Segment Open

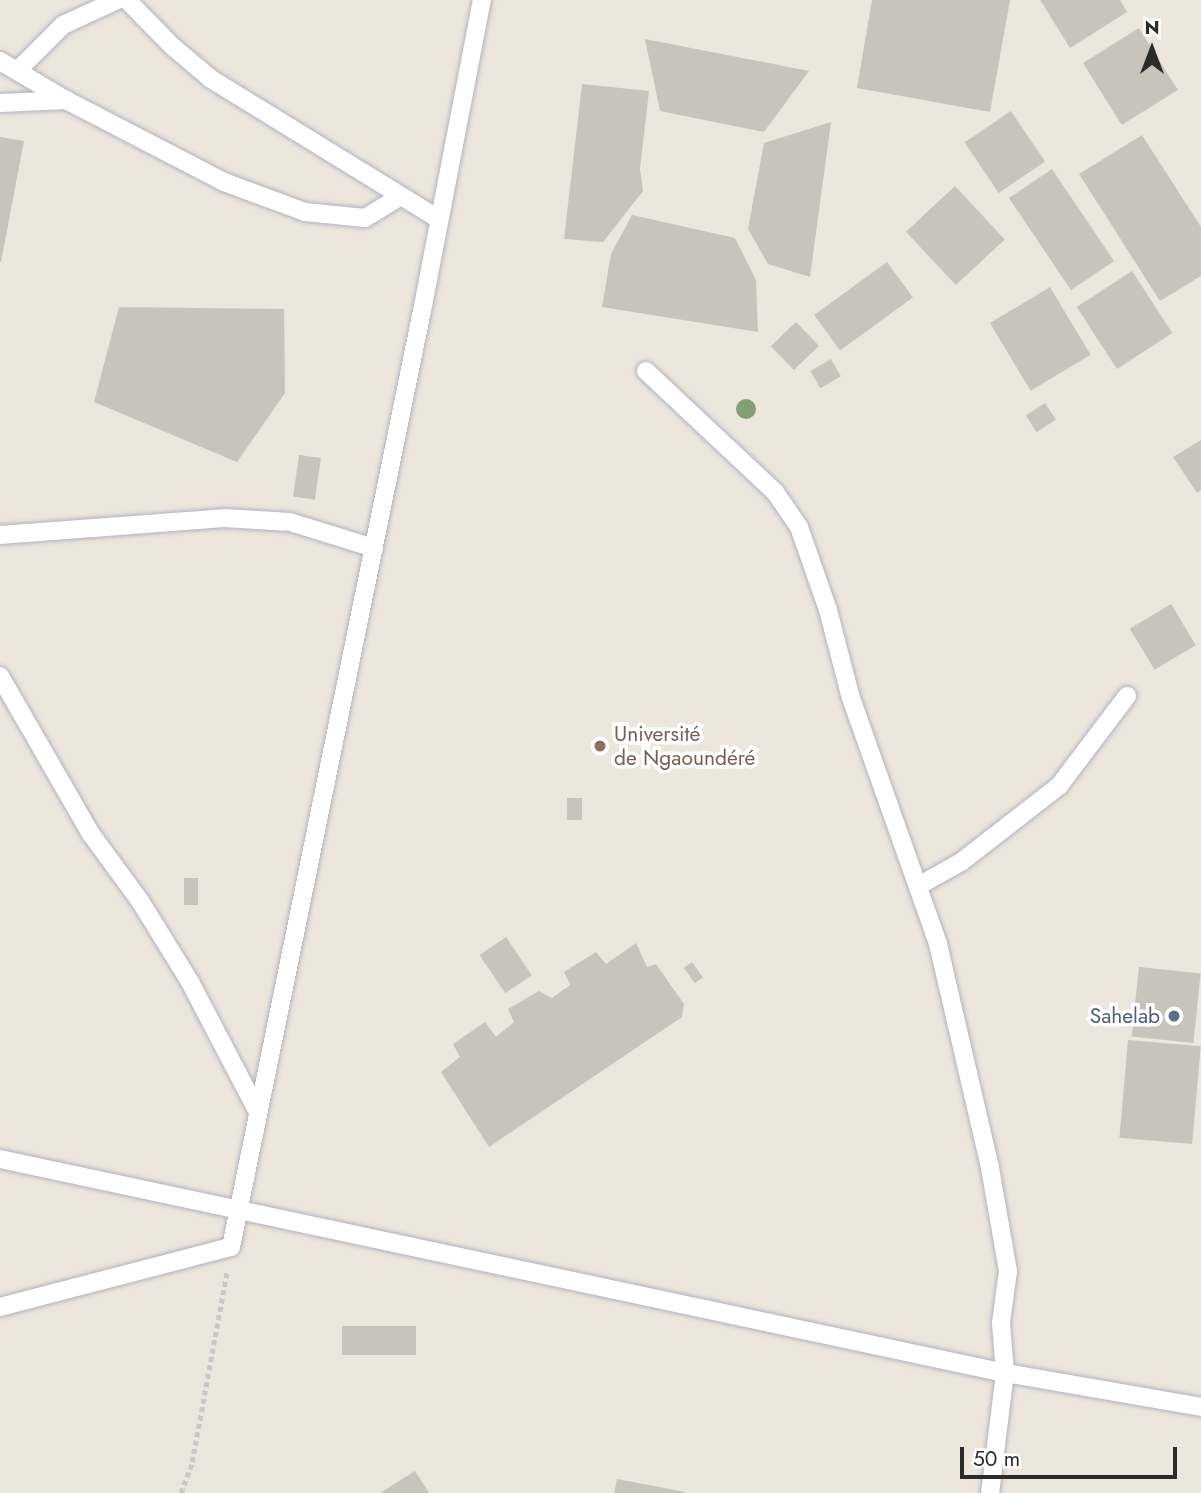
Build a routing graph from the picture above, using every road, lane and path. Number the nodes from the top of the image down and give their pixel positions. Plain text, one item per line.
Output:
1 (117, 0) edge
2 (127, 0) edge
3 (482, 0) edge
4 (0, 61) edge
5 (16, 71) junction
6 (66, 100) junction
7 (0, 103) edge
8 (401, 196) junction
9 (439, 219) junction
10 (646, 371) dead end
11 (0, 535) edge
12 (374, 548) junction
13 (0, 676) edge
14 (1128, 696) dead end
15 (920, 885) junction
16 (258, 1112) junction
17 (0, 1159) edge
18 (240, 1210) junction
19 (231, 1247) junction
20 (0, 1307) edge
21 (1005, 1373) junction
22 (1201, 1407) edge
23 (181, 1493) edge
24 (990, 1493) edge

1 - 5 lane
2 - 8 lane
3 - 9 lane
4 - 5 lane
5 - 6 lane
6 - 7 lane
6 - 8 lane
8 - 9 lane
9 - 12 lane
10 - 15 lane
11 - 12 lane
12 - 16 lane
13 - 16 lane
14 - 15 lane
15 - 21 lane
16 - 18 lane
17 - 18 lane
18 - 19 lane
18 - 21 lane
19 - 20 lane
19 - 23 path
21 - 22 lane
21 - 24 lane

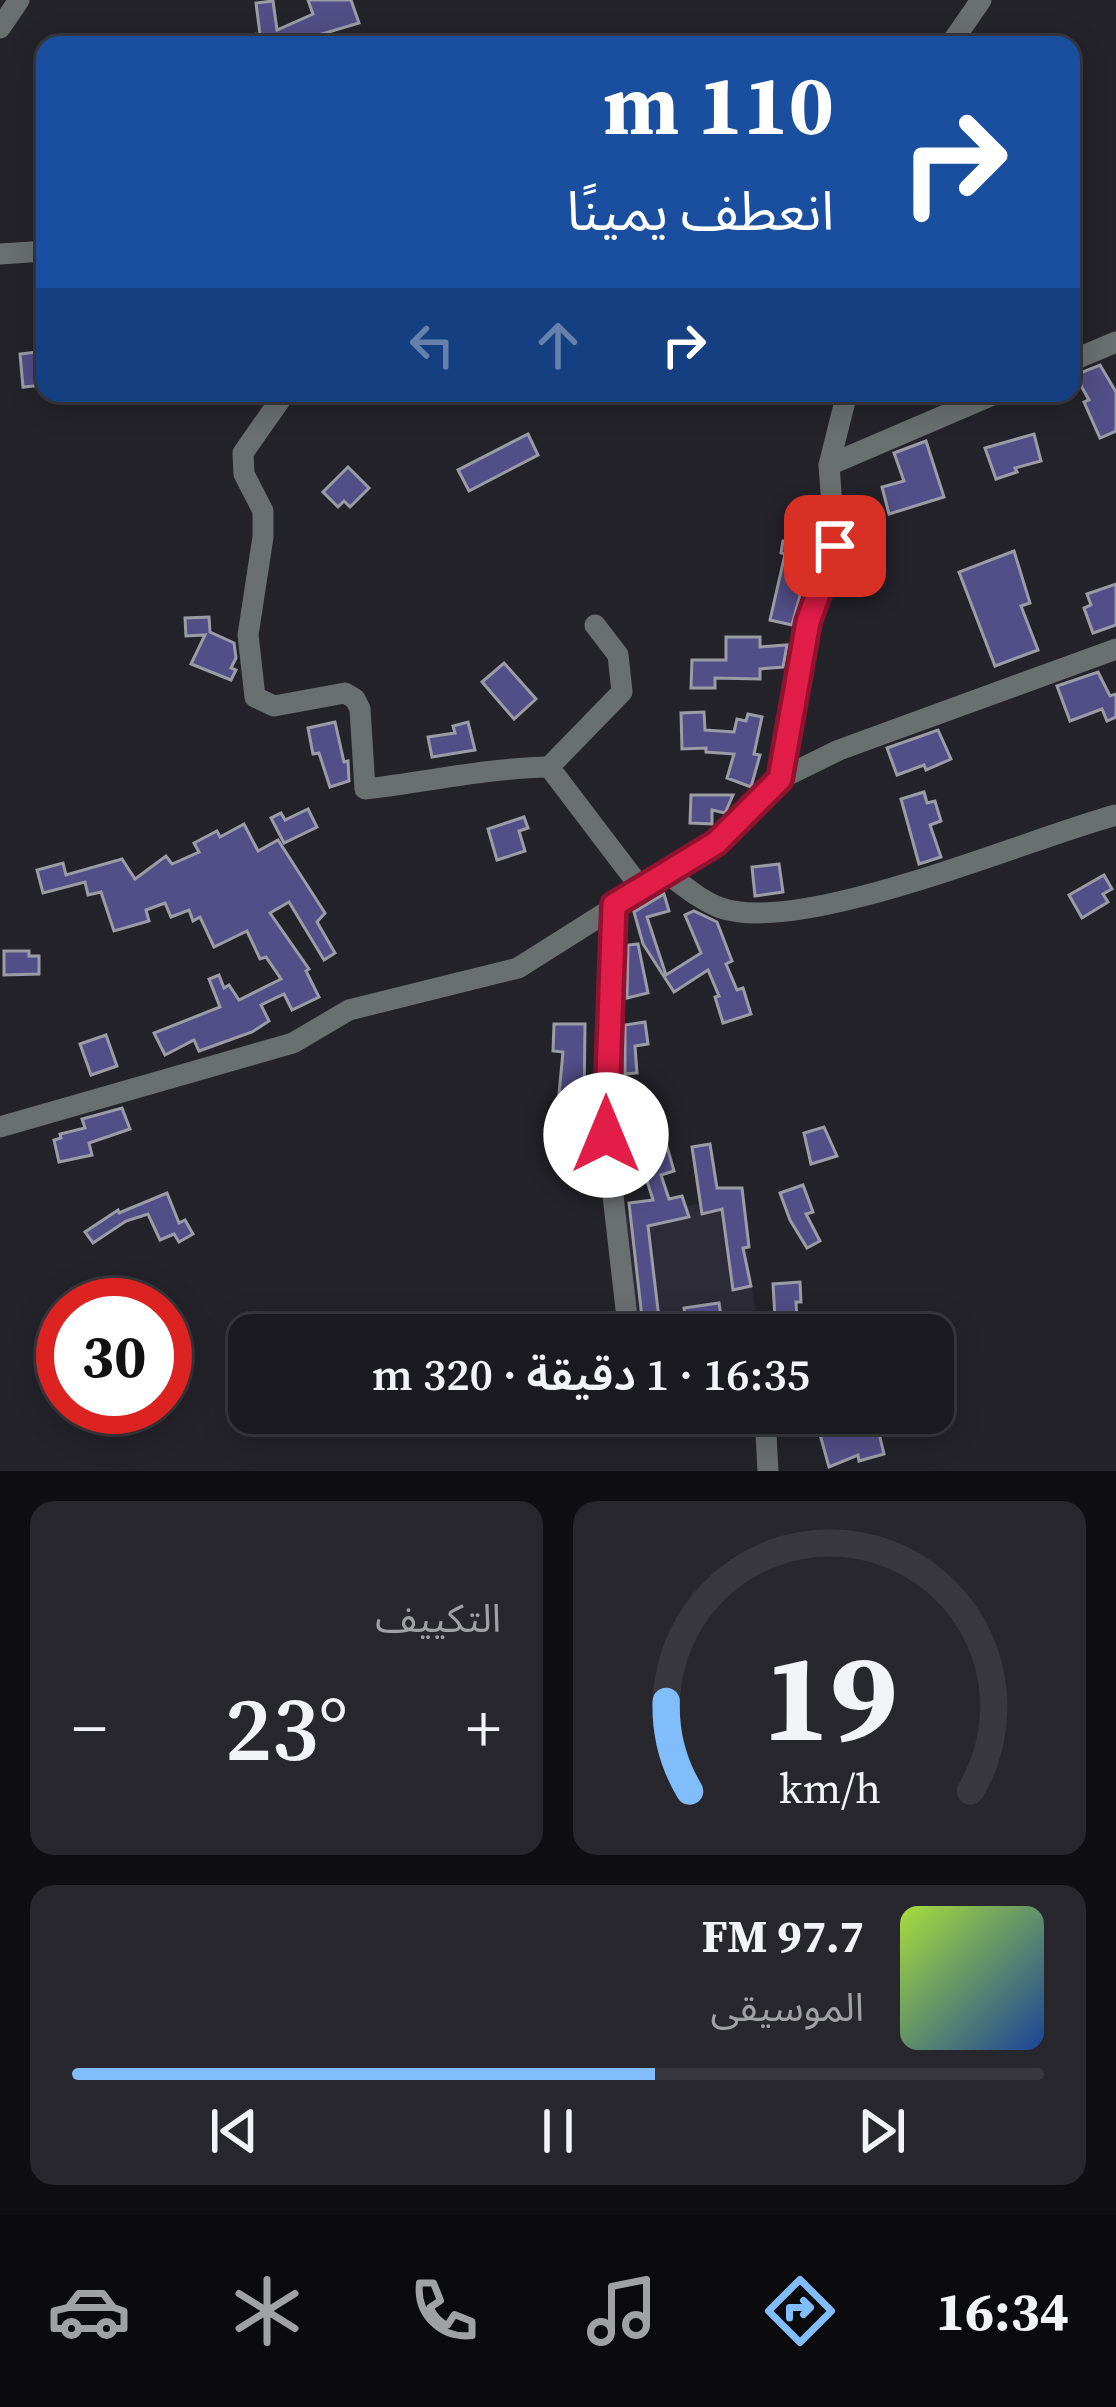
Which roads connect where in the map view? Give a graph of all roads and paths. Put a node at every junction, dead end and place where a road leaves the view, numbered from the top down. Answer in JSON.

Segment Closed

Your instructions.
In transcribing the lines above, omit the images and keep all else exact.

Exercise solution.
Build a routing graph from the picture above, using every road, lane and path. Number the nodes from the top of the image down and give their pixel positions. Plain text, one item per line.
Output:
1 (117, 0) edge
2 (127, 0) edge
3 (482, 0) edge
4 (0, 61) edge
5 (16, 71) junction
6 (66, 100) junction
7 (0, 103) edge
8 (401, 196) junction
9 (439, 219) junction
10 (646, 371) dead end
11 (0, 535) edge
12 (374, 548) junction
13 (0, 676) edge
14 (1128, 696) dead end
15 (920, 885) junction
16 (258, 1112) junction
17 (0, 1159) edge
18 (240, 1210) junction
19 (231, 1247) junction
20 (0, 1307) edge
21 (1005, 1373) junction
22 (1201, 1407) edge
23 (181, 1493) edge
24 (990, 1493) edge

1 - 5 lane
2 - 8 lane
3 - 9 lane
4 - 5 lane
5 - 6 lane
6 - 7 lane
6 - 8 lane
8 - 9 lane
9 - 12 lane
10 - 15 lane
11 - 12 lane
12 - 16 lane
13 - 16 lane
14 - 15 lane
15 - 21 lane
16 - 18 lane
17 - 18 lane
18 - 19 lane
18 - 21 lane
19 - 20 lane
19 - 23 path
21 - 22 lane
21 - 24 lane

Which roads connect where in the map view? Give a graph of all roads and paths. Put a node at every junction, dead end and place where a road leaves the view, numbered from the top down. Answer in JSON.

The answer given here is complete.